We help IT Professionals succeed at work.

The second unexpected EFS certificate in win7. Can't access new encrypted files

BlueArgonaut
BlueArgonaut used Ask the Experts™
on
I use EFS encryption for several folders and their sub-folders (The new folders I created, My Documents, My Photos) in my folder C:\Users\MyLoginName. The "Application Data" or "App Data" are not encrypted.

I have EFS certificate for about 1 month with thumbnail beginning with: AA1A I backed up this EFS certificate including private key. When I checked the certificate in system it shows that certificate contains the private key.

Yesterday I suddenly got message that I should backup the EFS certificate. I didn't put attention to that because I understood that I already did backup. In the evening I found that I can't access some new files. I checked files encryption and I found that they have been encrypted with another certificate with thumbnail beginning with BB9B I checked certificates and I found the grant new certificate with thumbnail beginning with BB9B. That certificate has been created yesterday and in Certificates View shows that it CONTAINS private key as well. I tried to backup certificate BB9B and I couldn't save the private key! This option was not accessible.

The Recovery agent is without certificate. So I tried to add any of certificate I could find: AA1A or BB9B I got message "The certificate is not suitable for  Encrypting File System recovery".

I use Windows 7 64bits Ultimate. I didn't change password for any user on computer. The computer is on not on Active Directory it works in WORKGROUP. I haven't copy any file or folder between folders in C:\Users

Could you please help to answer:
1. Do you know what could cause that creation of the new certificate?
2. Is there any option to decrypt files with certificate BB9B?
3. Can I delete certificate BB9B?
4. What certificate can be used for Recovery agent?

Thanks a lot for your help. I appreciate it.
Comment
Watch Question

Do more with

Expert Office
EXPERT OFFICE® is a registered trademark of EXPERTS EXCHANGE®
Cryptographic Engineer
Commented:
You should still be able to access your old files using your old EFS cert - it might be worth backing those up quick just to make sure you don't loose access to them.  Just a sanity step before you do anything else.

I hate to ask it, but when was the last time you logged out or rebooted?  If you haven't done so since getting your new cert then try that before you go too crazy.

If you haven't created a DRA yet then there isn't going to be one.  Use cipher /r filename  and it will create the cert and .pfx file for your DRA.  Store the .pfx on a secure flash drive that you keep locked up - if you have a safe keep it in there, and don't lose the password for the private key.

Author

Commented:
Hello, I found some workaround solution to avoid the above problem.

I use EFS on MyDocuments folder and subfolders. I also work on remote server in REMOTEDOMAIN. To work on this server and copy files between remote server and my computer I have to authentificate to remote domain and run Explorer as user REMOTEDOMAIN\RemoteUser. When I copy file from remote server into MyDocuments folder using that explorer running in REMOTEDOMAIN\RemoteUser security context the system immediately creates the new EFS certificate. When I work on my local security context I can’t access that copied file and even though all new encrypted files are using that wrong certificate. That causes lots  of issues when it stops working me with encrypted files on my computer only. Theat new certificate cannot be added to DRA(recovery agent as well).
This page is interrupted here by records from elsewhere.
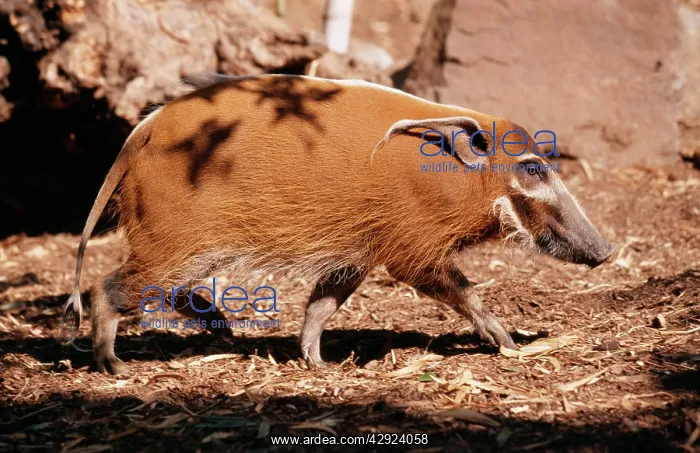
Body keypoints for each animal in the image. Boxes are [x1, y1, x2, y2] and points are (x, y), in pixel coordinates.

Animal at [59, 74, 615, 374]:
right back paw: (113, 364)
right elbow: (463, 290)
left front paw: (316, 363)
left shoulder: (357, 254)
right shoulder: (409, 248)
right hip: (171, 241)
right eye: (533, 169)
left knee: (166, 291)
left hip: (189, 250)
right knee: (107, 286)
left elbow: (322, 305)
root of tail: (143, 132)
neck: (456, 178)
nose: (606, 251)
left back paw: (224, 331)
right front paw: (509, 343)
The only workaround I found is that I copy files from remote server to unecrypted folder. And always ensure that I use explorer with REMOTEDOMAIN\RemoteUser credentials for copying files between my computer and server ONLY! When I finish copying I IMMEDIATELY close that explorer to avoid any confusion!
In case that you fail and new certificate is created you can see win7 bubble message “..Backup EFS key” That means that new certificate has been create. (Note: You should have in your notes certificate note of your right certificate thumbnail.) In that case go IMMEDIATELLY to certificate storage (in IE) and delete the new one. Check the certificate thumbnail that you are NOT deleting your correct certificate! After deletion you have to restart computer to get rid of wrong certificate from memory.

If you know how to avoid that problem and get rid of root cause, I'll be glad if you post it. Thanks.

Commented:
Yesterday, I experienced the same problem as described in the question. Unfortunately, the proposed solution does not the four questions raised in the problem description. I find it extremely strange that suddenly a new certificate is created automatically and the user is not able to recover files that were created or changed after that. It would help me a lot if someone could tell me how I can acces those files.